Sensitivity analysis determines how changes in model parameters or inputs affect model outputs, identifying which parameters most strongly influence the system's behavior. Local sensitivity analysis computes partial derivatives of outputs with respect to individual parameters near a specific operating point. Global sensitivity analysis (Sobol indices, Morris screening) explores the full parameter space, accounting for interactions between parameters and nonlinear effects. In metabolic systems, metabolic control analysis (MCA) formalizes sensitivity as flux control coefficients and elasticity coefficients. Sensitivity analysis guides experimental design (measure the parameters that matter most), identifies drug targets (the most sensitive nodes in disease networks), and reveals which model predictions are robust versus parameter-dependent.
Every systems biology model, whether an ODE model of signaling dynamics or an FBA model of metabolism, depends on parameters whose values are uncertain. Sensitivity analysis asks: which of these uncertain parameters actually matter for the model's predictions? If the model output barely changes when a parameter varies over its plausible range, that parameter can be fixed at a nominal value without loss. If the output changes dramatically, that parameter is a priority for experimental measurement — and a potential point of biological control or therapeutic intervention.

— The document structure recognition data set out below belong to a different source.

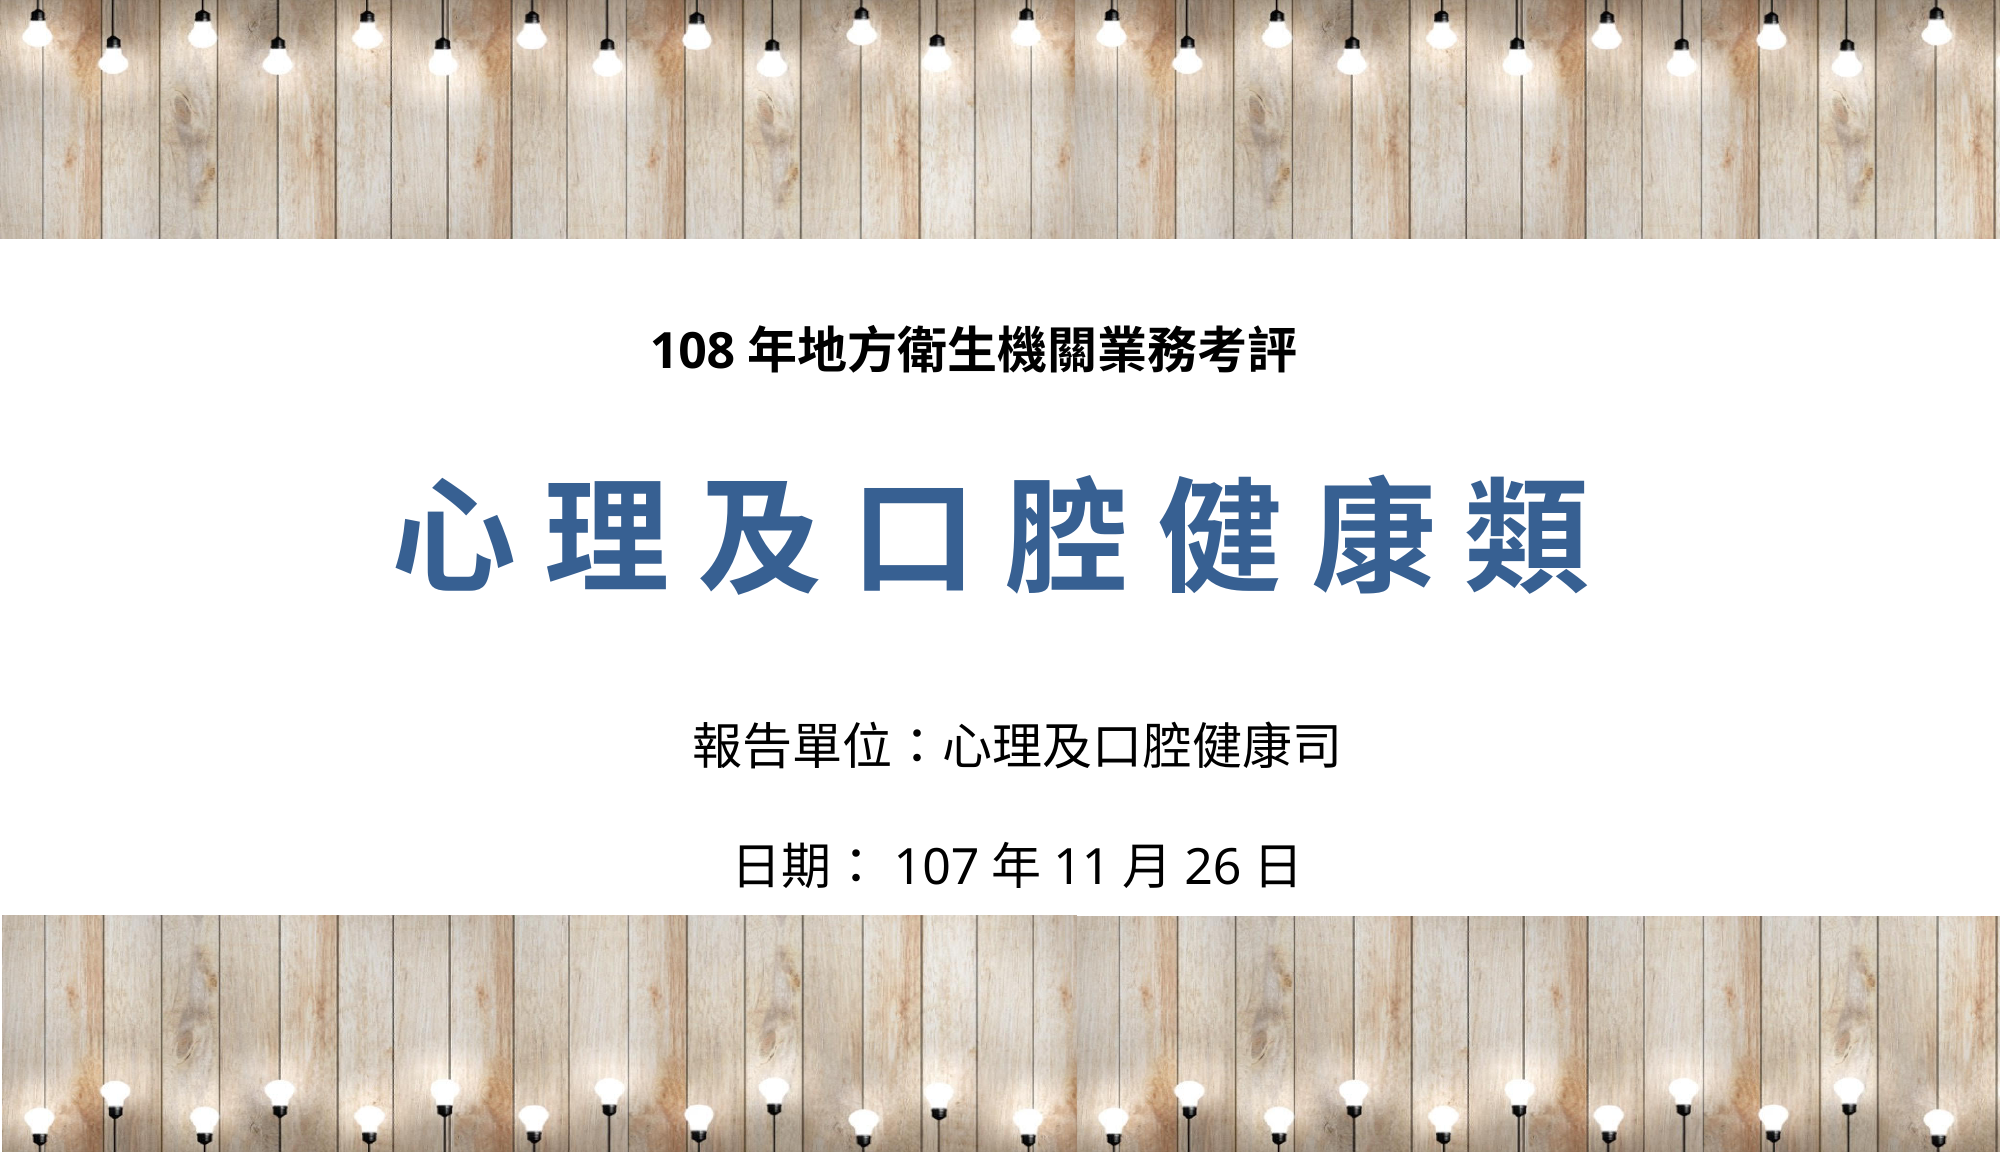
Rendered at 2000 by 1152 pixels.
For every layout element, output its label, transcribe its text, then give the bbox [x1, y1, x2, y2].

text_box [0, 0, 2000, 239]
text_box 心 理 及 口 腔 健 康 類 [31, 450, 1951, 616]
text_box 報告單位：心理及口腔健康司 日期：107年11月26日 [657, 646, 1378, 876]
text_box 108年地方衛生機關業務考評 [397, 311, 1550, 387]
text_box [1, 915, 2000, 1152]
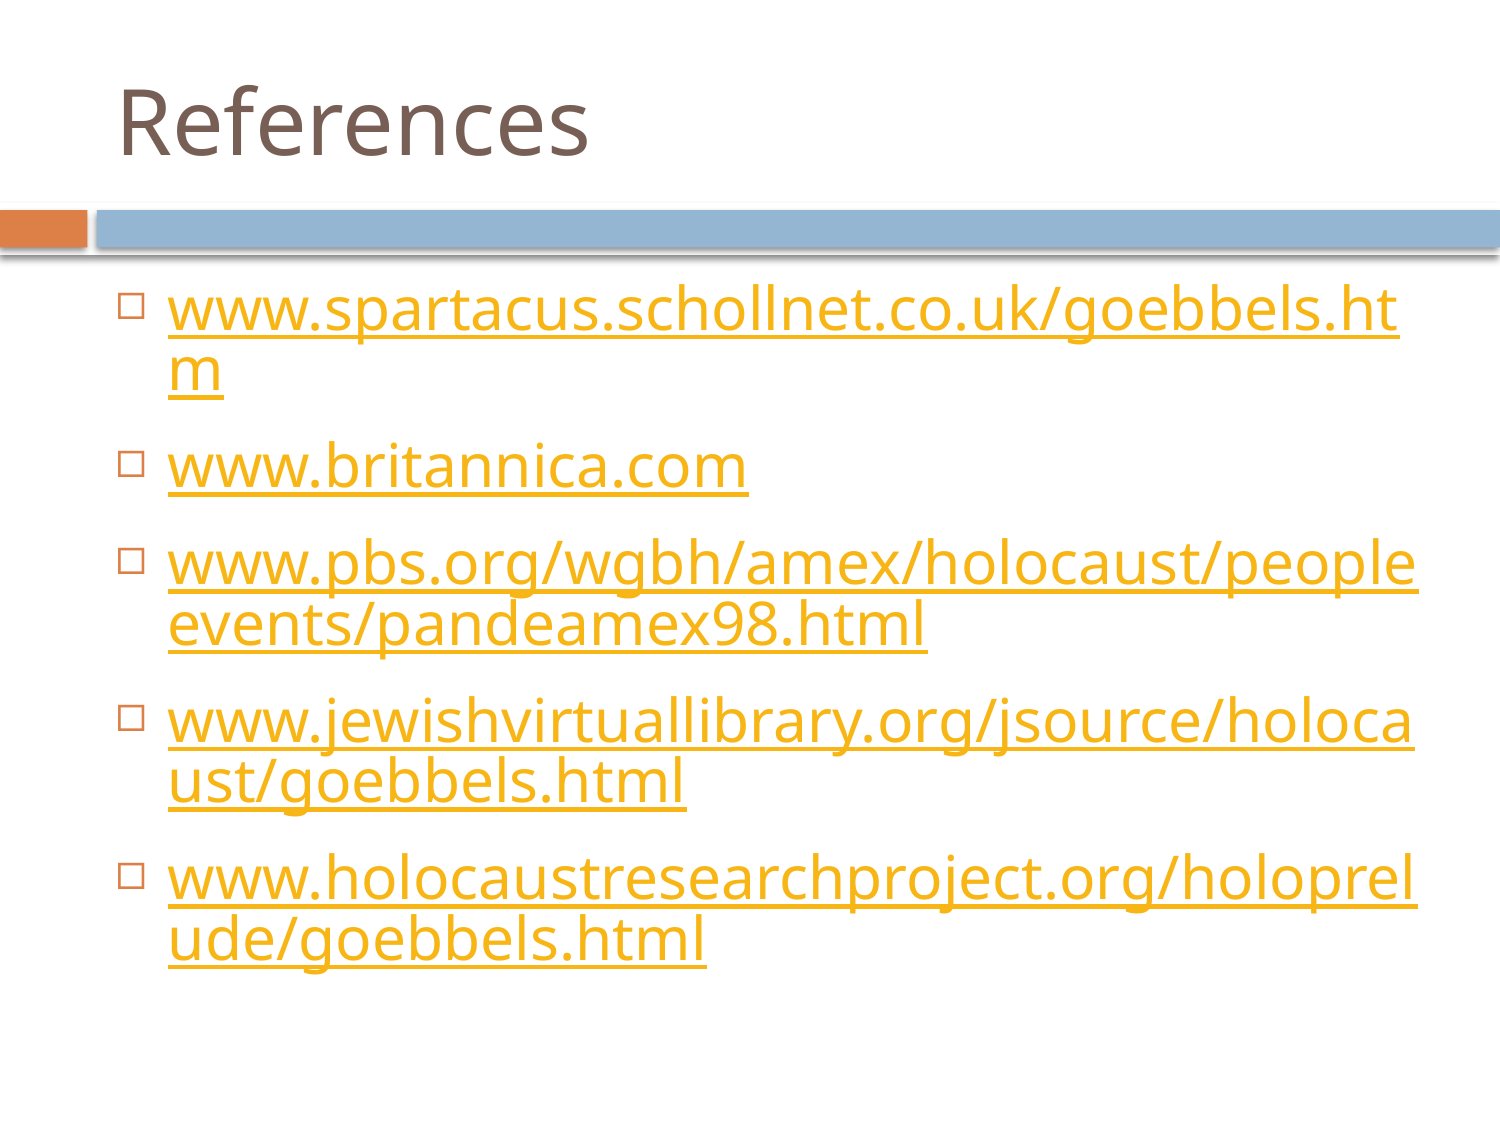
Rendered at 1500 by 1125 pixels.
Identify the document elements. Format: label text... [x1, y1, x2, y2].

list www.spartacus.schollnet.co.uk/goebbels.htm www.britannica.com www.pbs.org/wgbh/amex/holocaust/peopleevents/pandeamex98.html www.jewishvirtuallibrary.org/jsource/holocaust/goebbels.html www.holocaustresearchproject.org/holoprelude/goebbels.html [100, 262, 1438, 1000]
title References [100, 37, 1438, 200]
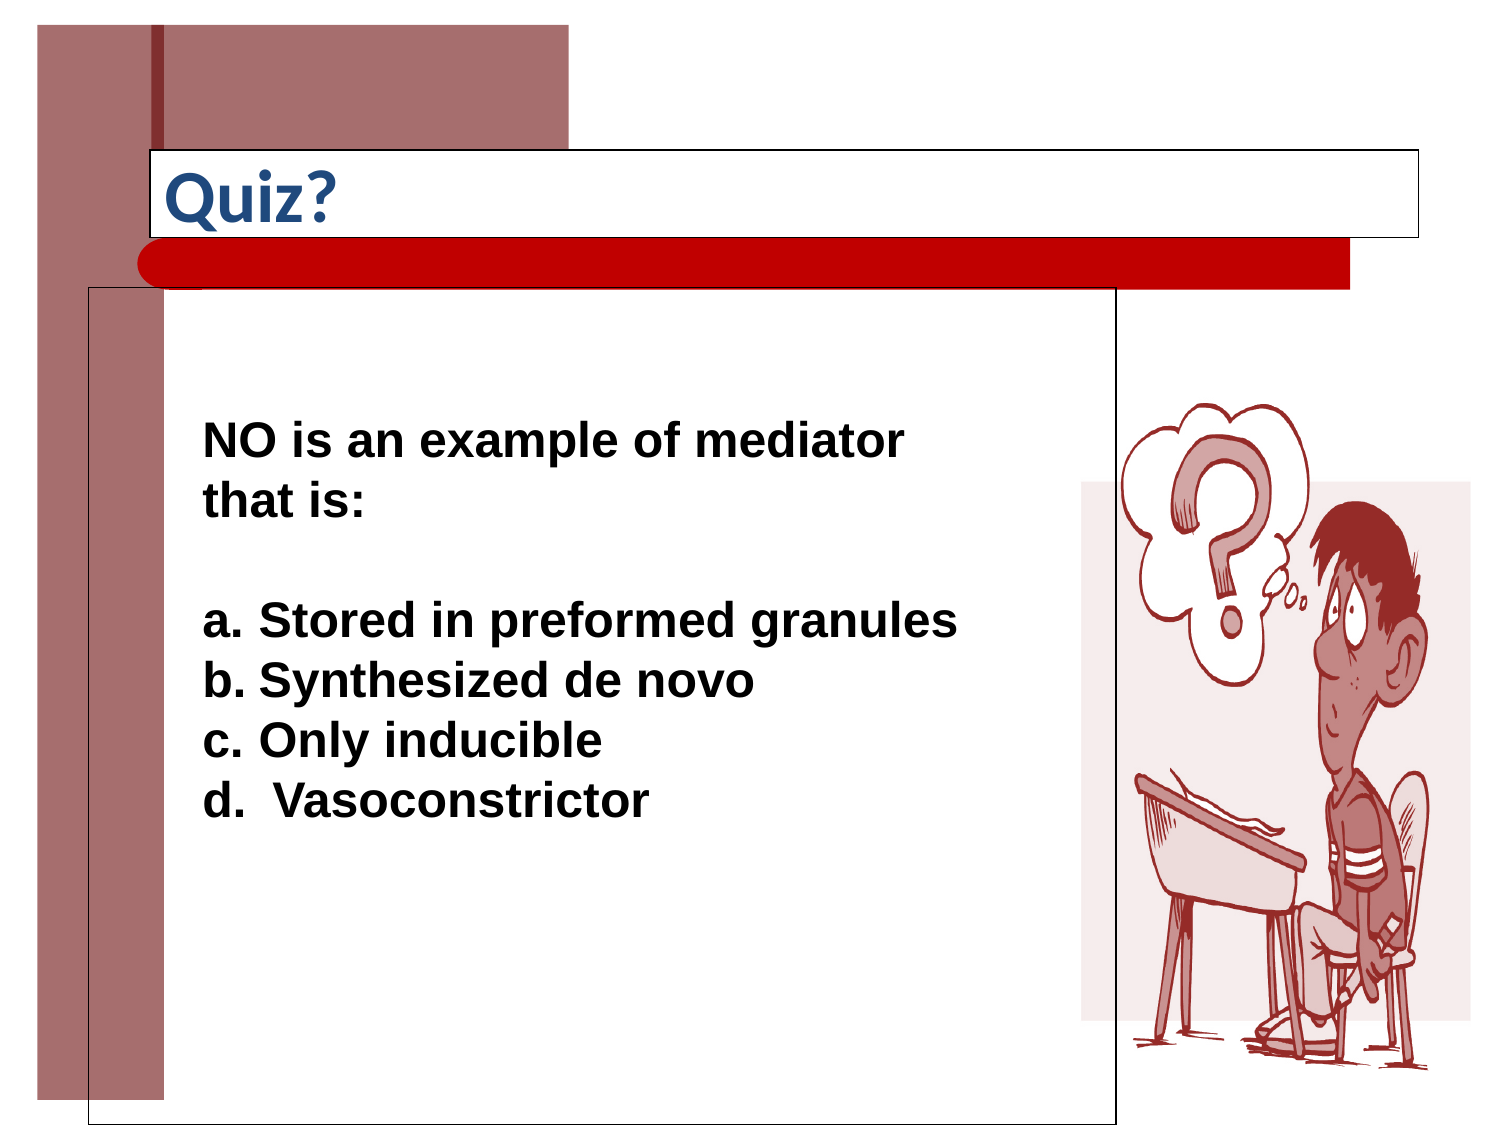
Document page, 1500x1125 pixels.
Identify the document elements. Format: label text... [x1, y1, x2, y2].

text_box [137, 237, 1351, 290]
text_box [37, 24, 569, 1101]
text_box Quiz? [573, 149, 1419, 238]
text_box [88, 298, 1117, 1125]
picture [1080, 396, 1471, 1071]
text_box NO is an example of mediator that is: Stored in preformed granules Synthesized de novo Only inducible Vasoconstrictor [573, 399, 1025, 835]
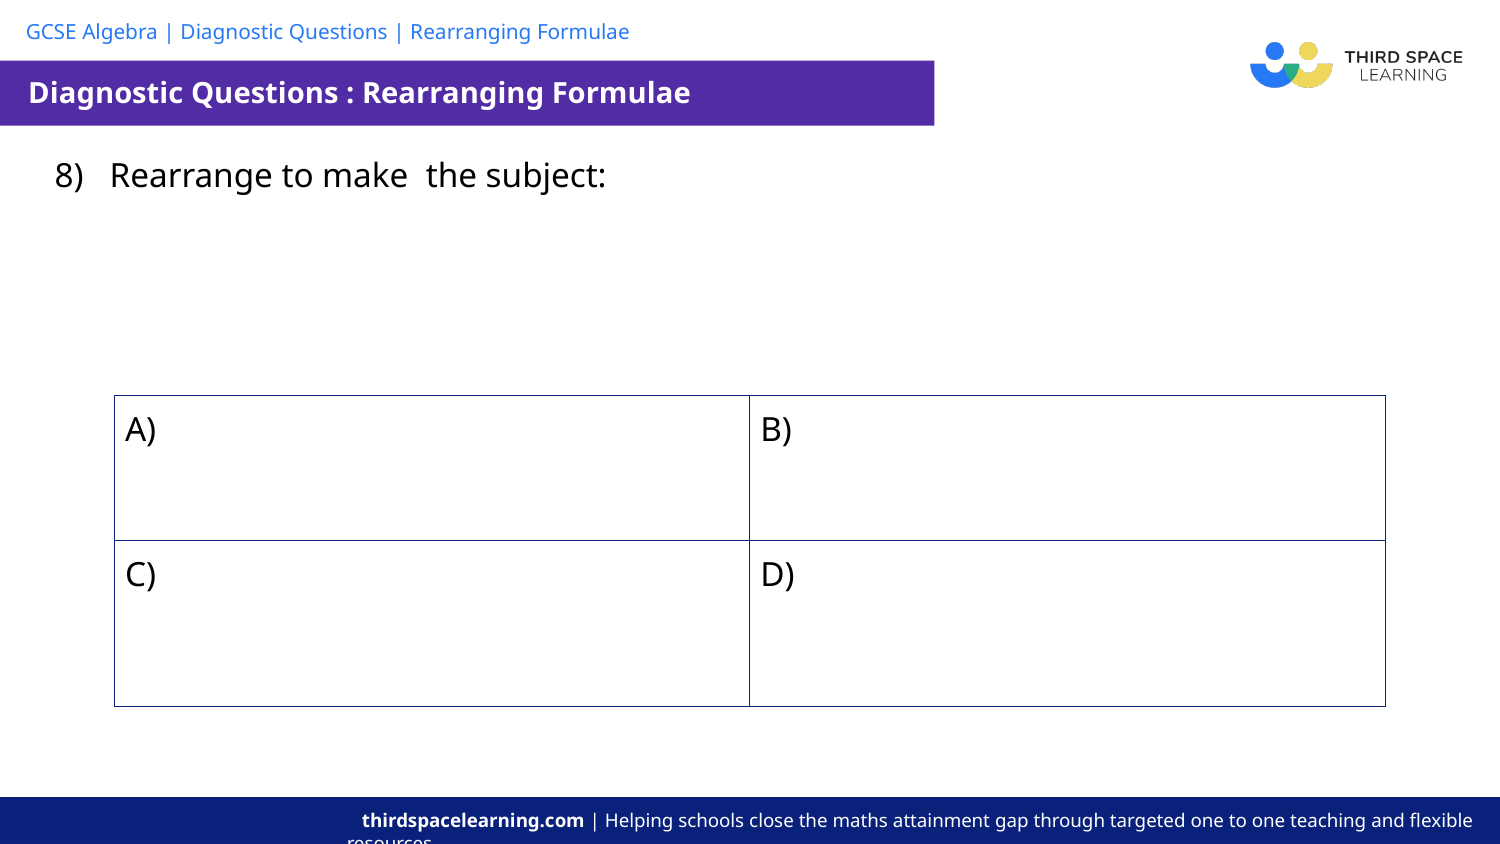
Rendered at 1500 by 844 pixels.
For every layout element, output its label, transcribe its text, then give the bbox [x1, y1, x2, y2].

picture [1250, 33, 1465, 99]
text_box Diagnostic Questions : Rearranging Formulae [13, 59, 792, 125]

Local sensitivity analysis is the simplest approach: compute the partial derivative of the output with respect to each parameter at the current operating point. For an ODE model, this can be done analytically (solving the sensitivity equations alongside the state equations) or numerically (perturbing each parameter by a small amount and observing the output change). The result is a sensitivity coefficient for each parameter that quantifies its local influence. In metabolic systems, this concept is formalized as metabolic control analysis (MCA), where the flux control coefficient C_i^J measures how much a fractional change in enzyme i's activity changes the flux J. The summation theorem (all flux control coefficients sum to 1) reveals that metabolic control is shared among enzymes, demolishing the concept of a single rate-limiting step.
Global sensitivity analysis goes further by exploring the entire plausible parameter range. Sobol indices decompose the total variance of the model output into contributions from individual parameters (first-order indices) and from interactions between parameters (higher-order indices). A parameter with a high first-order Sobol index drives substantial output uncertainty on its own; a parameter with a high total-order index (including interactions) may not matter individually but strongly modulates the effect of other parameters. Morris screening provides a cheaper alternative: it samples the parameter space with a design that estimates, for each parameter, the mean and variance of its elementary effect — classifying parameters as negligible (small mean, small variance), linearly important (large mean, small variance), or nonlinearly important or interacting (large variance).
The practical payoff of sensitivity analysis is threefold. For experimental design, it prioritizes which parameters to measure: invest limited experimental resources in the parameters that most influence model predictions. For drug target identification, the most sensitive nodes in a disease network model are the most promising therapeutic targets — perturbations at these nodes produce the largest phenotypic effects. For model robustness assessment, outputs that are insensitive to most parameters are reliable predictions even with uncertain parameter values, while outputs that are highly sensitive to poorly constrained parameters should be interpreted cautiously. Sensitivity analysis transforms a model from a black box into a transparent tool that communicates not just what it predicts, but how confident those predictions are and what drives the uncertainty.